◆ DOCUMENT EXTRACT:
↓
This patch is OK now, I spotted one minor issue,

> -      && SLP_TREE_LANES (slp_node) == 1
> -      && (!SLP_TREE_LOAD_PERMUTATION (slp_node).exists ()
> -         || single_element_p))
> +      && SLP_TREE_LANES (slp_node) >= 1)

I think SLP_TREE_LANES is always >= 1, so OK with removing this.

Thanks,
Richard.

> Regards
>  Robin
>
>         PR target/118019
>
> gcc/ChangeLog:
>
>         * internal-fn.cc (get_supported_else_vals): Exit at invalid
>         index.
>         (internal_strided_fn_supported_p): New funtion.
>         * internal-fn.h (internal_strided_fn_supported_p): Declare.
>         * tree-vect-stmts.cc (vector_vector_composition_type):
>         Add vector_only argument.
>         (vect_use_grouped_gather): New function.
>         (vect_get_store_rhs): Adjust docs of
>         vector_vector_composition_type.
>         (get_load_store_type): Try grouped gather.
>         (vectorizable_store): Use punned vectype.
>         (vectorizable_load): Ditto.
>         * tree-vectorizer.h (struct vect_load_store_data): Add punned
>         vectype.
>
> gcc/testsuite/ChangeLog:
>
>         * gcc.target/riscv/rvv/autovec/pr118019-2.c: New test.
> ---
>  gcc/internal-fn.cc                            |  22 +-
>  gcc/internal-fn.h                             |   2 +
>  .../gcc.target/riscv/rvv/autovec/pr118019-2.c |  50 ++++
>  gcc/tree-vect-stmts.cc                        | 240 ++++++++++++++++--
>  gcc/tree-vectorizer.h                         |   1 +
>  5 files changed, 289 insertions(+), 26 deletions(-)
>  create mode 100644 gcc/testsuite/gcc.target/riscv/rvv/autovec/pr118019-2.c
>
> diff --git a/gcc/internal-fn.cc b/gcc/internal-fn.cc
> index bf2fac81807..db396c69ec5 100644
> --- a/gcc/internal-fn.cc
> +++ b/gcc/internal-fn.cc
> @@ -5234,7 +5234,7 @@ get_supported_else_vals (enum insn_code icode, unsigned 
> else_index,
>                          vec<int> &else_vals)
>  {
>    const struct insn_data_d *data = &insn_data[icode];
> -  if ((char)else_index >= data->n_operands)
> +  if ((int)else_index >= data->n_operands || (int)else_index == -1)
↑
◆ DATA SHOWN:
↓
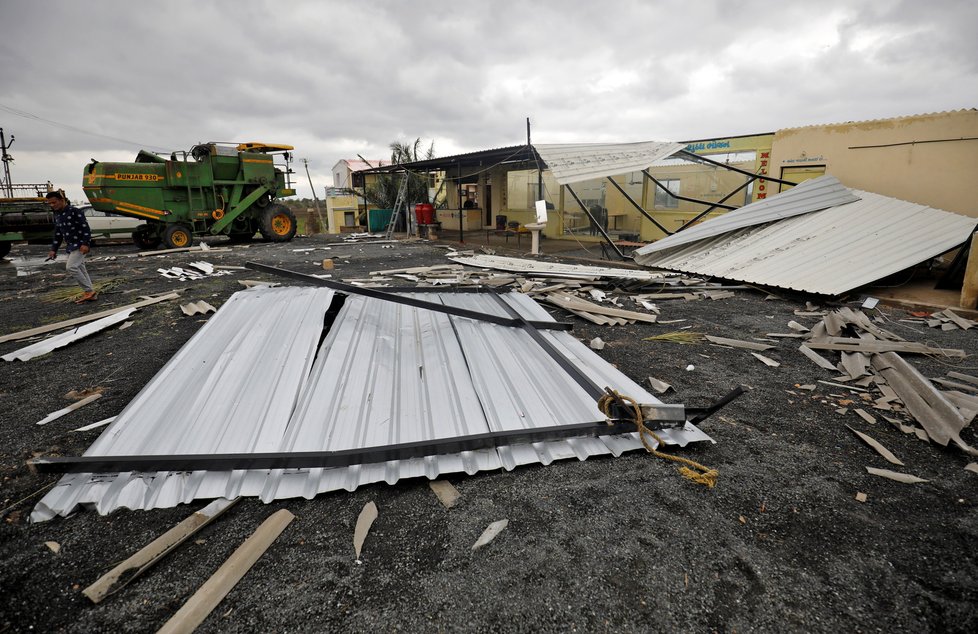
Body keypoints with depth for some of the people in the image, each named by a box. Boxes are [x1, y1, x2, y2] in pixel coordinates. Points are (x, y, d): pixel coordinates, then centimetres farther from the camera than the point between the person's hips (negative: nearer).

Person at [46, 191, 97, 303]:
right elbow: (58, 234, 20)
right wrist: (53, 249, 16)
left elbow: (86, 228, -16)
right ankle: (90, 294, 12)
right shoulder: (57, 215, 14)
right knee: (80, 269, 8)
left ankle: (89, 291, -11)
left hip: (80, 245, -9)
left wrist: (85, 244, -23)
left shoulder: (74, 211, -11)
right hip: (70, 246, 9)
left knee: (71, 267, -18)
↑
◆ TASK LIST:
a – How many files does the patch review say were changed?
b – Revise the patch review from "This patch is" to "with removing this.", inclusive, so that "minor issue" becomes "small problem".
Nothing in the data is needed here.

◆ SOLUTIONS TO THE EXERCISE:
a – Five files were changed, with 289 insertions and 26 deletions.

b –
This patch is OK now, I spotted one small problem,

> -      && SLP_TREE_LANES (slp_node) == 1
> -      && (!SLP_TREE_LOAD_PERMUTATION (slp_node).exists ()
> -         || single_element_p))
> +      && SLP_TREE_LANES (slp_node) >= 1)

I think SLP_TREE_LANES is always >= 1, so OK with removing this.